The internal implementation:

class RunnableWithFallbacks(RunnableSerializable[Input, Output]):
    runnable: Runnable[Input, Output]
    fallbacks: List[Runnable[Input, Output]]
    exceptions_to_handle: Tuple[Type[BaseException], ...]

    def invoke(self, input: Input, config=None) -> Output:
        first_error = None
        for runnable in [self.runnable] + self.fallbacks:
            try:
                return runnable.invoke(input, config)
            except self.exceptions_to_handle as e:
                if first_error is None:
                    first_error = e
                continue
        raise first_error

Nested Fallbacks

Fallbacks can be composed with other patterns:

# Fallback chain with different prompts for different models
primary = prompt_gpt | ChatOpenAI(model="gpt-4o") | parser
fallback = prompt_claude | ChatAnthropic(model="claude-sonnet-4-20250514") | parser

chain = primary.with_fallbacks([fallback])

Retry Logic

The .with_retry() method adds automatic retry behavior with configurable backoff:

model = ChatOpenAI(model="gpt-4o").with_retry(
    retry_if_exception_type=(RateLimitError, APITimeoutError),
    wait_exponential_jitter=True,    # Exponential backoff with jitter
    stop_after_attempt=3,            # Maximum 3 attempts
)

Internally, RunnableRetry uses the tenacity library:

from tenacity import (
    retry, stop_after_attempt, wait_exponential_jitter, retry_if_exception_type
)

class RunnableRetry(RunnableBinding[Input, Output]):
    retry_if_exception_type: Tuple[Type[BaseException], ...]
    wait_exponential_jitter: bool = True
    stop_after_attempt: int = 3

    def invoke(self, input: Input, config=None) -> Output:
        retry_decorator = retry(
            retry=retry_if_exception_type(self.retry_if_exception_type),
            wait=wait_exponential_jitter() if self.wait_exponential_jitter else None,
            stop=stop_after_attempt(self.stop_after_attempt),
        )

        @retry_decorator
        def invoke_with_retry():
            return self.bound.invoke(input, config)

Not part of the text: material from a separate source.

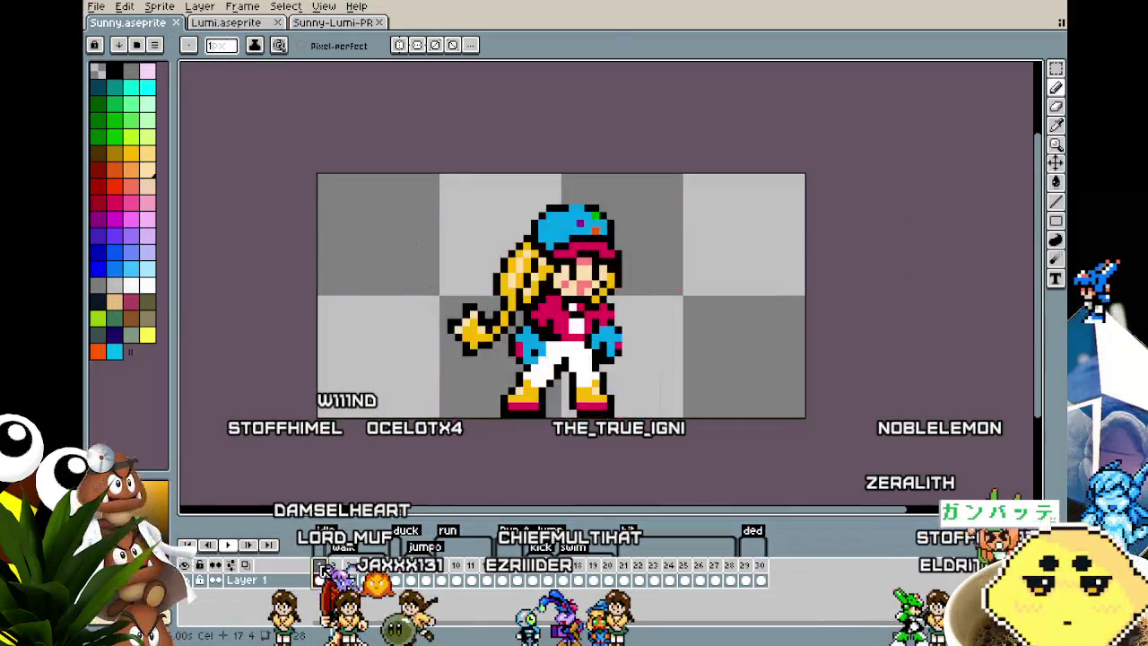
pyautogui.click(211, 26)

        return invoke_with_retry()

Building Complex Pipelines

Let's put these patterns together to build a production-grade chain:

from langchain_core.prompts import ChatPromptTemplate
from langchain_core.output_parsers import StrOutputParser
from langchain_core.runnables import (
    RunnableParallel,
    RunnablePassthrough,
    RunnableBranch,
    RunnableLambda,
)
from langchain_openai import ChatOpenAI

# Step 1: Classify the query
classifier_prompt = ChatPromptTemplate.from_template(
    "Classify this query as 'technical' or 'general': {query}"
)
classifier = classifier_prompt | ChatOpenAI(model="gpt-4o-mini") | StrOutputParser()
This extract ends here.